Below is a summary of the JSON wire format with each case being a uniquely decodable unit:

enum JSONObject {
    case string(String)
    case array([JSONObject])
    case object([(String, JSONObject)])
    case true
    case false
    case null
    case number(Float | Integer)
}

There’s seven different types here, but the only thing the parser can’t work out if a number was a floating point number or an integer.
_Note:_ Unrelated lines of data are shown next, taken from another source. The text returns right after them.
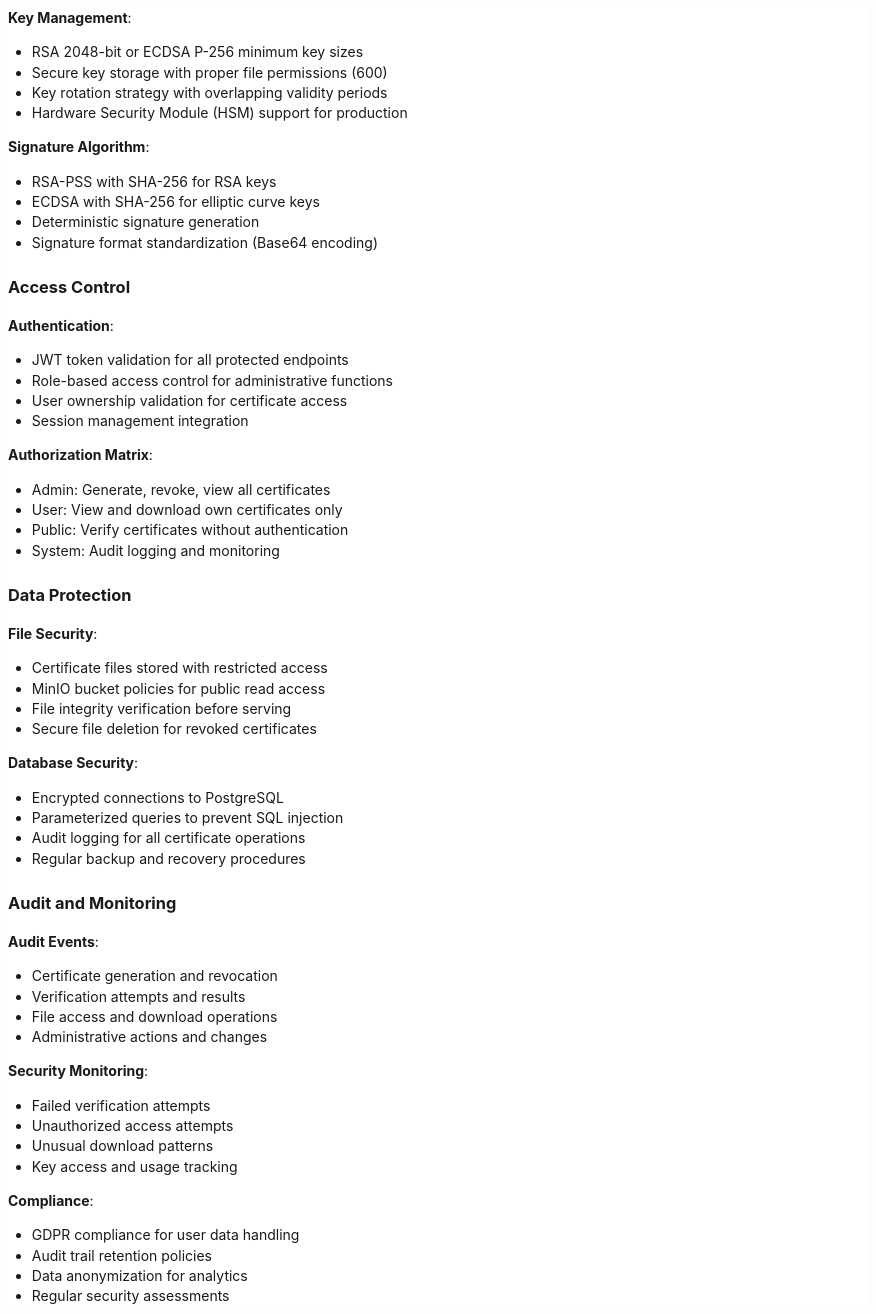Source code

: **Key Management**:
- RSA 2048-bit or ECDSA P-256 minimum key sizes
- Secure key storage with proper file permissions (600)
- Key rotation strategy with overlapping validity periods
- Hardware Security Module (HSM) support for production

**Signature Algorithm**:
- RSA-PSS with SHA-256 for RSA keys
- ECDSA with SHA-256 for elliptic curve keys
- Deterministic signature generation
- Signature format standardization (Base64 encoding)

### Access Control

**Authentication**:
- JWT token validation for all protected endpoints
- Role-based access control for administrative functions
- User ownership validation for certificate access
- Session management integration

**Authorization Matrix**:
- Admin: Generate, revoke, view all certificates
- User: View and download own certificates only
- Public: Verify certificates without authentication
- System: Audit logging and monitoring

### Data Protection

**File Security**:
- Certificate files stored with restricted access
- MinIO bucket policies for public read access
- File integrity verification before serving
- Secure file deletion for revoked certificates

**Database Security**:
- Encrypted connections to PostgreSQL
- Parameterized queries to prevent SQL injection
- Audit logging for all certificate operations
- Regular backup and recovery procedures

### Audit and Monitoring

**Audit Events**:
- Certificate generation and revocation
- Verification attempts and results
- File access and download operations
- Administrative actions and changes

**Security Monitoring**:
- Failed verification attempts
- Unauthorized access attempts
- Unusual download patterns
- Key access and usage tracking

**Compliance**:
- GDPR compliance for user data handling
- Audit trail retention policies
- Data anonymization for analytics
- Regular security assessments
Below is a summary of Protocol Buffer’s Condensed Reference Card for its wire format:

enum PBElement {
    case varint(UInt32 | UInt64 | SInt32 | SInt64 | Bool)
    case fixed32bit(UInt32 | SInt32 | Float)
    case fixed64bit(UInt64 | SInt64 | Double)
    case delimited(Data | String | [(UInt, PBElement)] | ...)
    case group([(UInt, PBElement)])
}

For some, almost certainly sensible reason, version 3 of the specification deprecates group in favour of delimited. However, this means that a Protocol Buffers Definition is required to decode from the low level wire format.

The bare minimum

To my mind the atomic units of any recursive/context-free encoding format are a single terminal together with a single non-terminal:

enum Element {
    case blob(Data)
    case message([Element])
}

The compromise

Now for various reasons such as Swift’s Codable I’ve found it much easier to use the following, not quite minimal, wire format:

enum Element {
    case blob(Data)
    case message([(UIInt, Element)])
}

In this case the non-terminal case encodes as series of values keyed by an unsigned integer. I’m not going to lay out my actual implementation here because I don’t want to take away from my main point - the importance of a non-leaking abstraction.